Monday, November 15, 2010

"Where has all the money gone?"


7 Billion, 24 billion, 35 billion….
Bail Out,
ECB,
Bond Markets,
Ollie Rehn,
Front loaded adjustments,
Budget deficit,
Blah Blah Blah,
Gobbeldy gook
It streams from my radio.
It jumps from the pages of my newspapers.
It scares me to death and yet it is meaningless.
Intangible.
Words, totally unconnected to my day to day existence.
But yet words that are part now of the soundtrack to our lives.

Before these words became common language, long, long ago, at the very beginning of this recession, my daughter Mia, then 8 years old asked me “Mom, where has all the money gone?” At the time I smiled at her innocent grasp of the new financial reality. “Yes, child” I answered her “wouldn’t it be great if the Government could just print some more money for us all.”

I was recounting this anecdote recently to a friend when I thought again of her question “where has all the money gone?” The question stayed with me all day. Yes, where indeed has all the money gone?

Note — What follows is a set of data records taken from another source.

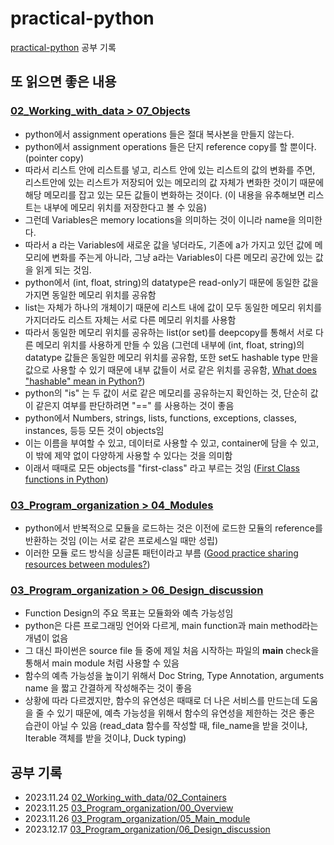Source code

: # practical-python
[practical-python](https://github.com/dabeaz-course/practical-python) 공부 기록

## 또 읽으면 좋은 내용
### [02_Working_with_data > 07_Objects](https://github.com/dabeaz-course/practical-python/blob/master/Notes/02_Working_with_data/07_Objects.md)
- python에서 assignment operations 들은 절대 복사본을 만들지 않는다.
- python에서 assignment operations 들은 단지 reference copy를 할 뿐이다. (pointer copy)
- 따라서 리스트 안에 리스트를 넣고, 리스트 안에 있는 리스트의 값의 변화를 주면, 리스트안에 있는 리스트가 저장되어 있는 메모리의 값 자체가 변화한 것이기 때문에 해당 메모리를 잡고 있는 모든 값들이 변화하는 것이다. (이 내용을 유추해보면 리스트는 내부에 메모리 위치를 저장한다고 볼 수 있음)
- 그런데 Variables은 memory locations을 의미하는 것이 이니라 name을 의미한다.
- 따라서 a 라는 Variables에 새로운 값을 넣더라도, 기존에 a가 가지고 있던 값에 메모리에 변화를 주는게 아니라, 그냥 a라는 Variables이 다른 메모리 공간에 있는 값을 읽게 되는 것임.
- python에서 (int, float, string)의 datatype은 read-only기 때문에 동일한 값을 가지면 동일한 메모리 위치를 공유함
- list는 자체가 하나의 개체이기 때문에 리스트 내에 값이 모두 동일한 메모리 위치를 가지더라도 리스트 자체는 서로 다른 메모리 위치를 사용함
- 따라서 동일한 메모리 위치를 공유하는 list(or set)를 deepcopy를 통해서 서로 다른 메모리 위치를 사용하게 만들 수 있음 (그런데 내부에 (int, float, string)의 datatype 값들은 동일한 메모리 위치를 공유함, 또한 set도 hashable type 만을 값으로 사용할 수 있기 때문에 내부 값들이 서로 같은 위치를 공유함, [What does "hashable" mean in Python?](https://stackoverflow.com/questions/14535730/what-does-hashable-mean-in-python))
- python의 "is" 는 두 값이 서로 같은 메모리를 공유하는지 확인하는 것, 단순히 값이 같은지 여부를 판단하려면 "==" 를 사용하는 것이 좋음
- python에서 Numbers, strings, lists, functions, exceptions, classes, instances, 등등 모든 것이 objects임
- 이는 이름을 부여할 수 있고, 데이터로 사용할 수 있고, container에 담을 수 있고, 이 밖에 제약 없이 다양하게 사용할 수 있다는 것을 의미함
- 이래서 때때로 모든 objects를 "first-class" 라고 부르는 것임 ([First Class functions in Python](https://www.geeksforgeeks.org/first-class-functions-python/))

### [03_Program_organization > 04_Modules](https://github.com/dabeaz-course/practical-python/blob/master/Notes/03_Program_organization/04_Modules.md)
- python에서 반복적으로 모듈을 로드하는 것은 이전에 로드한 모듈의 reference를 반환하는 것임 (이는 서로 같은 프로세스일 때만 성립)
- 이러한 모듈 로드 방식을 싱글톤 패턴이라고 부름 ([Good practice sharing resources between modules?](https://stackoverflow.com/questions/13642654/good-practice-sharing-resources-between-modules))


### [03_Program_organization > 06_Design_discussion](https://github.com/dabeaz-course/practical-python/blob/master/Notes/03_Program_organization/06_Design_discussion.md)
- Function Design의 주요 목표는 모듈화와 예측 가능성임
- python은 다른 프로그래밍 언어와 다르게, main function과 main method라는 개념이 없음
- 그 대신 파이썬은 source file 들 중에 제일 처음 시작하는 파일의 __main__ check을 통해서 main module 처럼 사용할 수 있음
- 함수의 예측 가능성을 높이기 위해서 Doc String, Type Annotation, arguments name 을 짧고 간결하게 작성해주는 것이 좋음
- 상황에 따라 다르겠지만, 함수의 유연성은 때때로 더 나은 서비스를 만드는데 도움을 줄 수 있기 때문에, 예측 가능성을 위해서 함수의 유연성을 제한하는 것은 좋은 습관이 아닐 수 있음 (read_data 함수를 작성할 때, file_name을 받을 것이냐, Iterable 객체를 받을 것이냐, Duck typing)

## 공부 기록
- 2023.11.24 [02_Working_with_data/02_Containers](https://github.com/dabeaz-course/practical-python/blob/master/Notes/02_Working_with_data/02_Containers.md)
- 2023.11.25 [03_Program_organization/00_Overview](https://github.com/dabeaz-course/practical-python/blob/master/Notes/03_Program_organization/00_Overview.md)
- 2023.11.26 [03_Program_organization/05_Main_module](https://github.com/dabeaz-course/practical-python/blob/master/Notes/03_Program_organization/05_Main_module.md)
- 2023.12.17 [03_Program_organization/06_Design_discussion](https://github.com/dabeaz-course/practical-python/blob/master/Notes/03_Program_organization/06_Design_discussion.md)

Our current financial meltdown was triggered in large part by the property developers. The men who paid hugely inflated prices for parcels of land on which they had ambitious and unimaginative plans to build houses and apartments. We all know what happened next. The property market collapsed. The land became almost worthless and the developers couldn’t pay back the huge loans they had borrowed from greedy and clueless bankers.

So, Mia innocently asked “where did all the money go?” Someone got paid the large sums borrowed from the banks, which we are now effectively paying back! Surely there is a case to be made for an investigation into those who were paid the hugely inflated prices for their land. I understand that this is how land and property speculation works. But it is morally right that this modest cohort of people, whose bank accounts now bulge with possibly millions of euro, should be allowed to hold onto it? Meanwhile our Government considers reducing the Old Age Pension, Children’s Allowance and other benefits, our young people emigrate in thousands and our economy collapses all around us. We in effect are paying for their financial windfall.

To go after this money, would take courage and determination. I know that it wouldn’t solve all our problems, but it would go some way towards restoring a sense of fair play to the rest of us who profited only very modestly by comparison and then only by working hard during the Celtic Tiger’s roar. At the very least surely some kind of extra tax could be levied on the millions paid for what are now useless fields of dreams.

My daughter has a point – “where did all the money go”. We know where a lot of it went, and we seem happy to pay it back in order to protect some principle of a free market economy. I don’t think that Mia, now 10 years old, would consider that to be very fair. And neither do I.